PROMPT: Reproduce every entry exactly as shown.

SOURCE DATA:
++++++

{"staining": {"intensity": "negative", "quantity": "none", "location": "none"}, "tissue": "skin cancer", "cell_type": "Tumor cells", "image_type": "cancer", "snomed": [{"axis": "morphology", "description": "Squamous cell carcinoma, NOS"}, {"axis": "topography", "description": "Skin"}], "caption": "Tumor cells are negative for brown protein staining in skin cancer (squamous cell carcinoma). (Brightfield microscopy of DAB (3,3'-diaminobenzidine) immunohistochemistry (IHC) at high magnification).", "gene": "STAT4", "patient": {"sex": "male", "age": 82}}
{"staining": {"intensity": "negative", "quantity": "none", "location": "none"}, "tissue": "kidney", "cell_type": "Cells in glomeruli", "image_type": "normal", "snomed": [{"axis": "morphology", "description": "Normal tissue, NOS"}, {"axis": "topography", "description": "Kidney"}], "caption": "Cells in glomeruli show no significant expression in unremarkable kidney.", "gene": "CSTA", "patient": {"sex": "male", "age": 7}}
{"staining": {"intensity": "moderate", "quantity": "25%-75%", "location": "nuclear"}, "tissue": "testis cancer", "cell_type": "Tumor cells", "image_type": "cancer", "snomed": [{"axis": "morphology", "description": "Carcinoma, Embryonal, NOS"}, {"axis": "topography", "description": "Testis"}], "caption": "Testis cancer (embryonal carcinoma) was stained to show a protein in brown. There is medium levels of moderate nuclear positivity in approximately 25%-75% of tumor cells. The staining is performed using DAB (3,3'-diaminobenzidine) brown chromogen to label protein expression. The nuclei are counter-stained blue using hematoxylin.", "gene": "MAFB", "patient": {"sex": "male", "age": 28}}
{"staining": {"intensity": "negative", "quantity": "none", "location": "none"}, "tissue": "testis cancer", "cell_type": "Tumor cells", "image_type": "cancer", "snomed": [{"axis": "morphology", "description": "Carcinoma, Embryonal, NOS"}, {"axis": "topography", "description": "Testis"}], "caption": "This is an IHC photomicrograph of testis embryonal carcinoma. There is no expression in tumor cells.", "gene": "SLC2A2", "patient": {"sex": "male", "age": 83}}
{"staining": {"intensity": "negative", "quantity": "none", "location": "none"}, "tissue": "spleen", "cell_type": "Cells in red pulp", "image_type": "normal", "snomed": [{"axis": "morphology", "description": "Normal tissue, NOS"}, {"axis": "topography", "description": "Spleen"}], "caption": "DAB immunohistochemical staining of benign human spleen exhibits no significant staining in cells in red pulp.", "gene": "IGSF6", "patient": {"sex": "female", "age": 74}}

++++++

TASK OUTPUT:
{"staining": {"intensity": "negative", "quantity": "none", "location": "none"}, "tissue": "skin cancer", "cell_type": "Tumor cells", "image_type": "cancer", "snomed": [{"axis": "morphology", "description": "Squamous cell carcinoma, NOS"}, {"axis": "topography", "description": "Skin"}], "caption": "Tumor cells are negative for brown protein staining in skin cancer (squamous cell carcinoma). (Brightfield microscopy of DAB (3,3'-diaminobenzidine) immunohistochemistry (IHC) at high magnification).", "gene": "STAT4", "patient": {"sex": "male", "age": 82}}
{"staining": {"intensity": "negative", "quantity": "none", "location": "none"}, "tissue": "kidney", "cell_type": "Cells in glomeruli", "image_type": "normal", "snomed": [{"axis": "morphology", "description": "Normal tissue, NOS"}, {"axis": "topography", "description": "Kidney"}], "caption": "Cells in glomeruli show no significant expression in unremarkable kidney.", "gene": "CSTA", "patient": {"sex": "male", "age": 7}}
{"staining": {"intensity": "moderate", "quantity": "25%-75%", "location": "nuclear"}, "tissue": "testis cancer", "cell_type": "Tumor cells", "image_type": "cancer", "snomed": [{"axis": "morphology", "description": "Carcinoma, Embryonal, NOS"}, {"axis": "topography", "description": "Testis"}], "caption": "Testis cancer (embryonal carcinoma) was stained to show a protein in brown. There is medium levels of moderate nuclear positivity in approximately 25%-75% of tumor cells. The staining is performed using DAB (3,3'-diaminobenzidine) brown chromogen to label protein expression. The nuclei are counter-stained blue using hematoxylin.", "gene": "MAFB", "patient": {"sex": "male", "age": 28}}
{"staining": {"intensity": "negative", "quantity": "none", "location": "none"}, "tissue": "testis cancer", "cell_type": "Tumor cells", "image_type": "cancer", "snomed": [{"axis": "morphology", "description": "Carcinoma, Embryonal, NOS"}, {"axis": "topography", "description": "Testis"}], "caption": "This is an IHC photomicrograph of testis embryonal carcinoma. There is no expression in tumor cells.", "gene": "SLC2A2", "patient": {"sex": "male", "age": 83}}
{"staining": {"intensity": "negative", "quantity": "none", "location": "none"}, "tissue": "spleen", "cell_type": "Cells in red pulp", "image_type": "normal", "snomed": [{"axis": "morphology", "description": "Normal tissue, NOS"}, {"axis": "topography", "description": "Spleen"}], "caption": "DAB immunohistochemical staining of benign human spleen exhibits no significant staining in cells in red pulp.", "gene": "IGSF6", "patient": {"sex": "female", "age": 74}}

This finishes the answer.